Hussein Ibish

Fate of Christians will define the Arab future

Attacks on Coptic Egyptians portend ill

egyptian copts

The assault by Islamist thugs – with the apparent connivance of Egyptian government security forces – on a funeral at the Coptic Cathedral in Cairo on Sunday may be looked back upon as a grim milestone.


It wasn't just that two people were killed and 90 hospitalized. This wasn't just a violation, by hoodlums and police alike, of the revered center of an ancient religious tradition and community. It was rather that the whole idea of a tolerant, pluralistic Egypt – one that can fully include, honor, and respect its Coptic minority – came under a physical, psychological, and, most importantly, political assault of the first magnitude.

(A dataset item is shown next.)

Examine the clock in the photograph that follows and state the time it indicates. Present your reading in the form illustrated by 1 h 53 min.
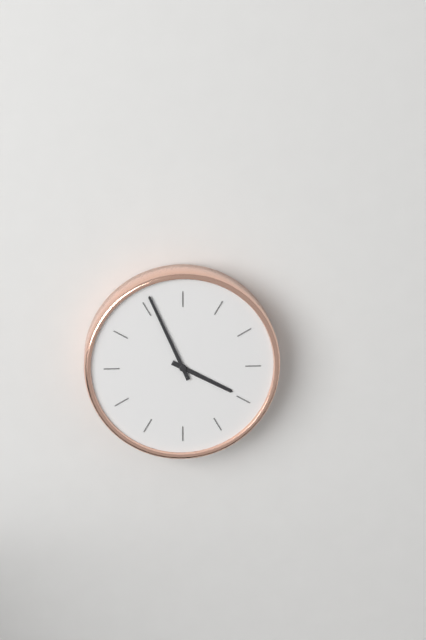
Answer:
3 h 56 min
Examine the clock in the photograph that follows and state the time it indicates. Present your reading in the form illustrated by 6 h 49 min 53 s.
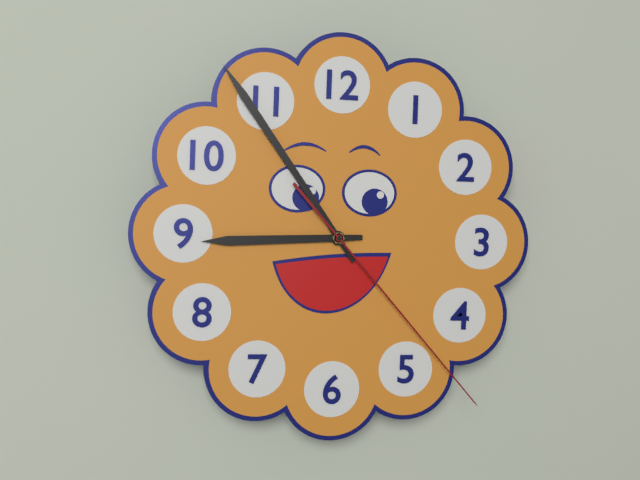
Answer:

As Egypt goes, so goes the Middle East. If the Coptic community of Egypt is thus abused, disparaged, and attacked, what kind of societies are emerging in the Arab world? The regional implications are chilling.


Pluralism will be unattainable if long-standing and traditionally well-regarded Christian communities cannot be respected. Forget about skeptics, agnostics, or atheists. Never mind smaller religious groups like Yezidis, Alawites, Baha'is, and Druze. If ancient, large Christian communities find the Arab world fundamentally inhospitable, Muslims will turn on each other just as readily.


And it won't be just the Sunni-Shiite sectarian divide that is already evident throughout the region. It will be an endless series of ferocious doctrinal inquisitions between various Sunni Muslim orientations and denominations. States will become, at best, merely the geographical battlegrounds and, at worst, the principal weapons of repression between battling groups of intolerant religious fanatics.


This future is by no means certain. It may indeed be apocalyptic, but it is still entirely avoidable. Yet it is hardly beyond imagining, as Sunday's tragedy in Cairo so gruesomely reminded us.


For at least the past hundred years, the Christians of the Middle East have been slowly dwindling. Many of them fled the Ottoman Empire, discrimination, war, conscription, and even famine in the late 19th and early 20th centuries for the New World. It has been both a blessing and a curse for these communities that, for cultural and religious reasons, it was historically easier for them to immigrate to and assimilate in Western societies than their Muslim compatriots.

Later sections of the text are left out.